> _Problem description_
Scan the data. Collect each line that contains the word "sans".

====== Data section

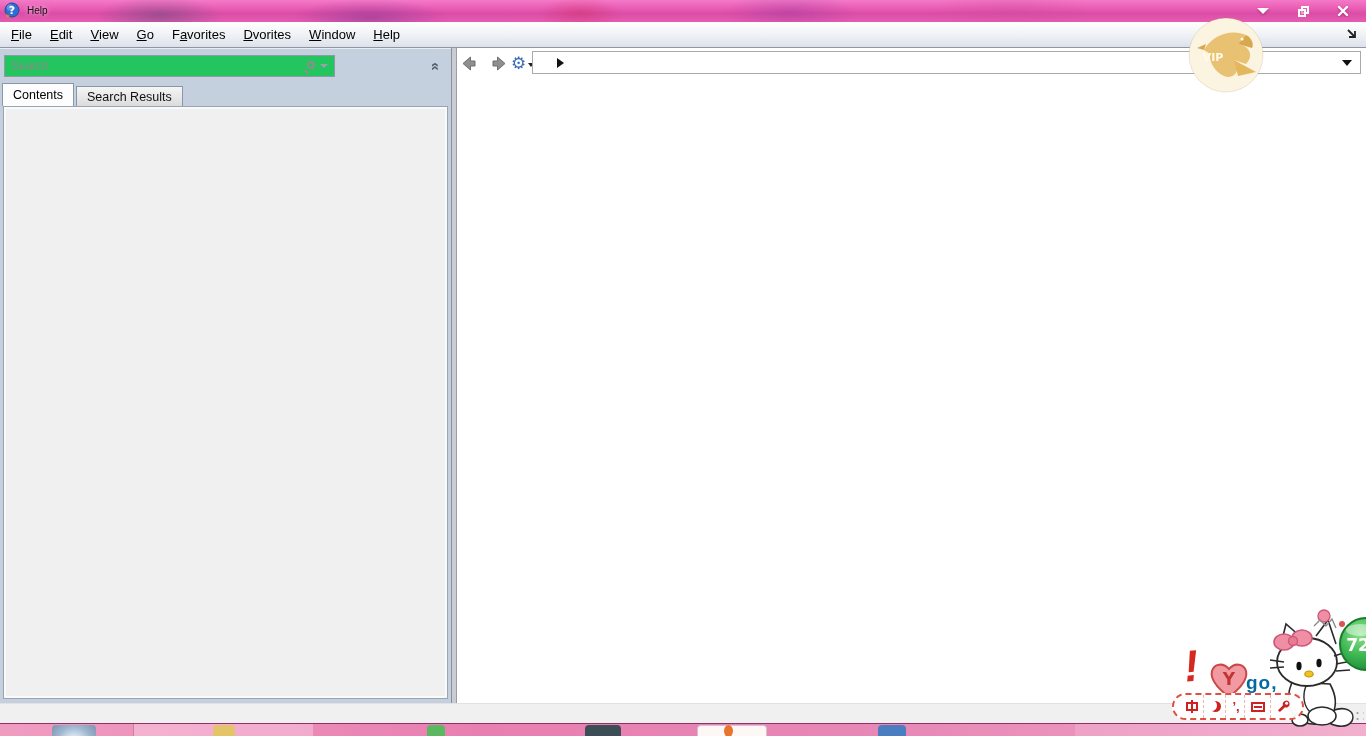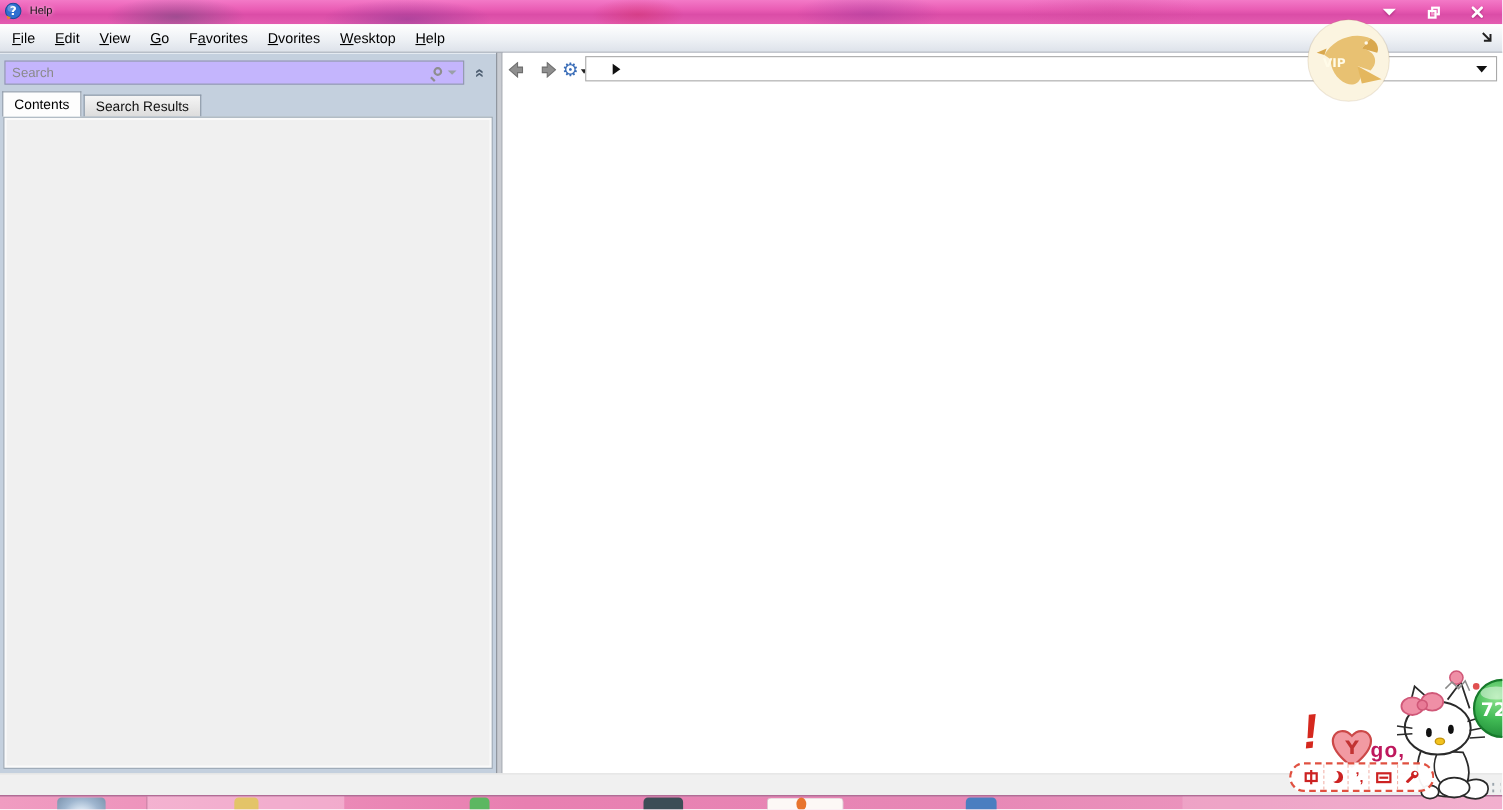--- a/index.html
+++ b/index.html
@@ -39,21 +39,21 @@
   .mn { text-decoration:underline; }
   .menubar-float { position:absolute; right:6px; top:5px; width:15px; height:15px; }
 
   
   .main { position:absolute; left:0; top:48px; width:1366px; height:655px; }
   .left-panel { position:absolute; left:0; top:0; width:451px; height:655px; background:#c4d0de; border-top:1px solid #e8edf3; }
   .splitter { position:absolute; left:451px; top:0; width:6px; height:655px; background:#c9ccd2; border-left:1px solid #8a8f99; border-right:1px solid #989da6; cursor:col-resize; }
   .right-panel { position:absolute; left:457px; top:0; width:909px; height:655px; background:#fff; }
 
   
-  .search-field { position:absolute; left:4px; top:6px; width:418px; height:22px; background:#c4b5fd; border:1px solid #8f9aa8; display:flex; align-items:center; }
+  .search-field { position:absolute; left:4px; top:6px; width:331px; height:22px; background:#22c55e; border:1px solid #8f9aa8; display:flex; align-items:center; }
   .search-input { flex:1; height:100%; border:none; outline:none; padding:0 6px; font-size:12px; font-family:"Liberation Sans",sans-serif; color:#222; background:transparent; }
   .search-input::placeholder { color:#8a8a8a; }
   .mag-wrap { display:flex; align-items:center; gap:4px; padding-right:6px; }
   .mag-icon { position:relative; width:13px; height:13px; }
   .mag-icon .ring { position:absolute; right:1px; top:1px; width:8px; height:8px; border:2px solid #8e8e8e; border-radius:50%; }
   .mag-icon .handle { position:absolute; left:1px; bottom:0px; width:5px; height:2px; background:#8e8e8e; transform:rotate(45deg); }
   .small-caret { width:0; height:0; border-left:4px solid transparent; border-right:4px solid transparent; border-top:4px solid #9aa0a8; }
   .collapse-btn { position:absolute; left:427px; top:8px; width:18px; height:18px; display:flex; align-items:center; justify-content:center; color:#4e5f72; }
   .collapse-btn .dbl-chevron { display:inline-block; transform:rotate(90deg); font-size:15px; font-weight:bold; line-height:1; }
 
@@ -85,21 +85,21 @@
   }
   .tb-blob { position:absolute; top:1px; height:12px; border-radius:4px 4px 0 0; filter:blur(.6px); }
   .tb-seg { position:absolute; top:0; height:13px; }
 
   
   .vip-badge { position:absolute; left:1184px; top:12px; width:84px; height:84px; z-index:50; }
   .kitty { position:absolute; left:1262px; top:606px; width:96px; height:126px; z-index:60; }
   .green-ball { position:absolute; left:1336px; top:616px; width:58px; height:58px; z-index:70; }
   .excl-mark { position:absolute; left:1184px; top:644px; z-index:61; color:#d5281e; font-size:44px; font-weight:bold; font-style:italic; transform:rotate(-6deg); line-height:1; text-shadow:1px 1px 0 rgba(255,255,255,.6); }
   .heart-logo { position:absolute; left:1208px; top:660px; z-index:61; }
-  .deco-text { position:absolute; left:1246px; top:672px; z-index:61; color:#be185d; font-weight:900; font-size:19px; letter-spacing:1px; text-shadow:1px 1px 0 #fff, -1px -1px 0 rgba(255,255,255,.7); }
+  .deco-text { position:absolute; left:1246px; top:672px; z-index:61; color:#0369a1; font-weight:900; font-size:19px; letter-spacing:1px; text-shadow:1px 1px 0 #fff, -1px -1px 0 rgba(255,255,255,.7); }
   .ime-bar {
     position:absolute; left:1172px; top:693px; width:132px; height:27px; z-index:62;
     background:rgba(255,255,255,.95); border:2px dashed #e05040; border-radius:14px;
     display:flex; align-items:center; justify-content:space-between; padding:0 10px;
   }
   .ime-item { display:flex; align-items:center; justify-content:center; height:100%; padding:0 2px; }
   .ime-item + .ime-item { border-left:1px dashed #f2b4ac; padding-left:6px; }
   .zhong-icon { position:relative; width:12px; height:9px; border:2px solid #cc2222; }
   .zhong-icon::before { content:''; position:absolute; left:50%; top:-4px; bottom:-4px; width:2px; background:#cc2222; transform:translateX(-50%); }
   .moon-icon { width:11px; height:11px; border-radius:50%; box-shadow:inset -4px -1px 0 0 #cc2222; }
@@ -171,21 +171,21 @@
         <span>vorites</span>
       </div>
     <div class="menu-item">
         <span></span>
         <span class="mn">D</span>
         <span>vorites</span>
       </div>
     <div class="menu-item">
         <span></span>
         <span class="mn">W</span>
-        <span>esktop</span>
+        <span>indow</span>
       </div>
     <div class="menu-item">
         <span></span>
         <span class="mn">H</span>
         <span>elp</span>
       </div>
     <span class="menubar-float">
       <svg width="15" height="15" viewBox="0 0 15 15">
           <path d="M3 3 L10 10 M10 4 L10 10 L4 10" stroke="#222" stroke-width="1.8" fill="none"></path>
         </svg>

============
====== Data section

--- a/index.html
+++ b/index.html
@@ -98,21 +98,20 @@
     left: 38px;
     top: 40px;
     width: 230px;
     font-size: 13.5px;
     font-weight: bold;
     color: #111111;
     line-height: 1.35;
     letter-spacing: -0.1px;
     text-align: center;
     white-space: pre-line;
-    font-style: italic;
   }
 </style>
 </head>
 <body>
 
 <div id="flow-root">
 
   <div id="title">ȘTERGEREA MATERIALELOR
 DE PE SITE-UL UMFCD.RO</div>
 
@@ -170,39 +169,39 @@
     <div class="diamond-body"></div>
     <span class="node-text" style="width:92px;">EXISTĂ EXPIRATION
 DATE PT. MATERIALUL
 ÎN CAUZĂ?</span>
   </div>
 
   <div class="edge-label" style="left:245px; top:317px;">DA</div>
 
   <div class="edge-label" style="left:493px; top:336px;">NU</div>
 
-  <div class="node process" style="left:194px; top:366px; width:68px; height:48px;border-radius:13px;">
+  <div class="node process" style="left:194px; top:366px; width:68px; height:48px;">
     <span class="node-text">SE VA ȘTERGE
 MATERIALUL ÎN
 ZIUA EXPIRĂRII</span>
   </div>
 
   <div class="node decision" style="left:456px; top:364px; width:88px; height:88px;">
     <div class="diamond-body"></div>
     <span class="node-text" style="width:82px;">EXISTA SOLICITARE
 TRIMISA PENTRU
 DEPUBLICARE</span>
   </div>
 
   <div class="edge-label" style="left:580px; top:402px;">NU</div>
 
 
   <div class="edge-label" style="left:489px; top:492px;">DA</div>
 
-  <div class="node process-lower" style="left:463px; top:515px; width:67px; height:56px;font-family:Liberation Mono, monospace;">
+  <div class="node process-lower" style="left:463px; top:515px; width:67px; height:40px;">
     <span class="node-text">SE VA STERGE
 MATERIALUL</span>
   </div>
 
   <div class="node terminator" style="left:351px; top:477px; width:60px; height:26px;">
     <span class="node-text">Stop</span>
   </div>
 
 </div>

============
====== Data section

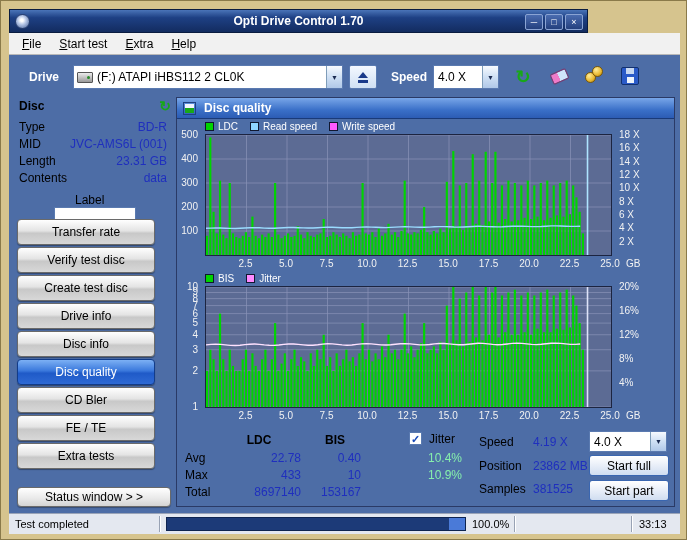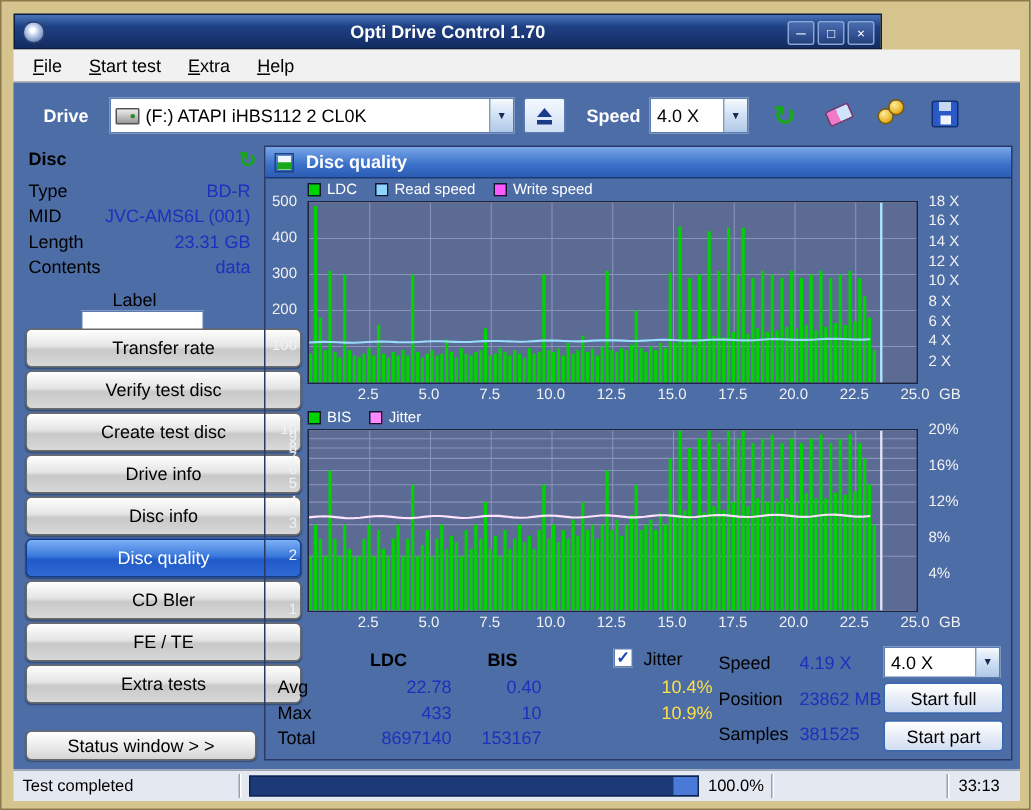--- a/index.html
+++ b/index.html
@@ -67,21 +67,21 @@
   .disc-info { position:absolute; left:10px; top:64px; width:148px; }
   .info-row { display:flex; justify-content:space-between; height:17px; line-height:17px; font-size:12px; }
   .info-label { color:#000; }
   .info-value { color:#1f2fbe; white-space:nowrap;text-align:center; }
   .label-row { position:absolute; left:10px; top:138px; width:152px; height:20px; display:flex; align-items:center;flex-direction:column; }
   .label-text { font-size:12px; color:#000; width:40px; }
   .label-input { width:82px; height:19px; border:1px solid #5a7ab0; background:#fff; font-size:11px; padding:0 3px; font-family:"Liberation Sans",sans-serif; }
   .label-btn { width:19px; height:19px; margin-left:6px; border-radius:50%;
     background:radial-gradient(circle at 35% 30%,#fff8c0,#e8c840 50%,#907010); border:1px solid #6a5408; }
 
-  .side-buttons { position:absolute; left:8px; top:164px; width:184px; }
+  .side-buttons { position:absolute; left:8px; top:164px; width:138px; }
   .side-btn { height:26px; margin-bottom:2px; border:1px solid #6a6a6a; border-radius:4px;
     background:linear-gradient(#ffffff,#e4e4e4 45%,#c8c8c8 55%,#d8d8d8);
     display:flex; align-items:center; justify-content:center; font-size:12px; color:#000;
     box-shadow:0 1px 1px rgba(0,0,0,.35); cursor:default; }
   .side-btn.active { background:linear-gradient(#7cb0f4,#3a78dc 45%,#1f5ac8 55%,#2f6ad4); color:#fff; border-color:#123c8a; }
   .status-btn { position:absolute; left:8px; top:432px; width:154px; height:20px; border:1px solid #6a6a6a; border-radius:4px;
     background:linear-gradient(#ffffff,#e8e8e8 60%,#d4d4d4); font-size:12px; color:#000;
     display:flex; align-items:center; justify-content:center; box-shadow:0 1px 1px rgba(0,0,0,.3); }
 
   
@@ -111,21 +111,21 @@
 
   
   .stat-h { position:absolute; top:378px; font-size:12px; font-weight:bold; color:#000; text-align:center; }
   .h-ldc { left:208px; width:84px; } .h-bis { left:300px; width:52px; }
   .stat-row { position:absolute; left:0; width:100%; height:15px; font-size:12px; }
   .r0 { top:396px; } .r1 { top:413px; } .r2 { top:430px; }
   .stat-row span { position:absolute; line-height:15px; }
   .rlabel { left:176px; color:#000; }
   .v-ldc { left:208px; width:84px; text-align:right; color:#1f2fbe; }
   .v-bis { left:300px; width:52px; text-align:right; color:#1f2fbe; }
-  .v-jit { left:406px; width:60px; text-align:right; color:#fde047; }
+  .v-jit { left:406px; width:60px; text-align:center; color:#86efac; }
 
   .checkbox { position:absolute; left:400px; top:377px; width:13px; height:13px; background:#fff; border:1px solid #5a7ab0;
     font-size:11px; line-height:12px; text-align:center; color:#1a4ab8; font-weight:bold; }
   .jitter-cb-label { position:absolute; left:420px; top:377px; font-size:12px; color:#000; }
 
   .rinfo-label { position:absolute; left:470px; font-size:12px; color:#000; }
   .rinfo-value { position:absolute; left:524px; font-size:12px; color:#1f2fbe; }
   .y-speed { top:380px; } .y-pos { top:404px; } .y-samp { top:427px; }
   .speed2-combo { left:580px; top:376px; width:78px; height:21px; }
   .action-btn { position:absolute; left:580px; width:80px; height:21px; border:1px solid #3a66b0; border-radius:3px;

============

> _Answer box_
   .search-input { flex:1; height:100%; border:none; outline:none; padding:0 6px; font-size:12px; font-family:"Liberation Sans",sans-serif; color:#222; background:transparent; }
   .label-input { width:82px; height:19px; border:1px solid #5a7ab0; background:#fff; font-size:11px; padding:0 3px; font-family:"Liberation Sans",sans-serif; }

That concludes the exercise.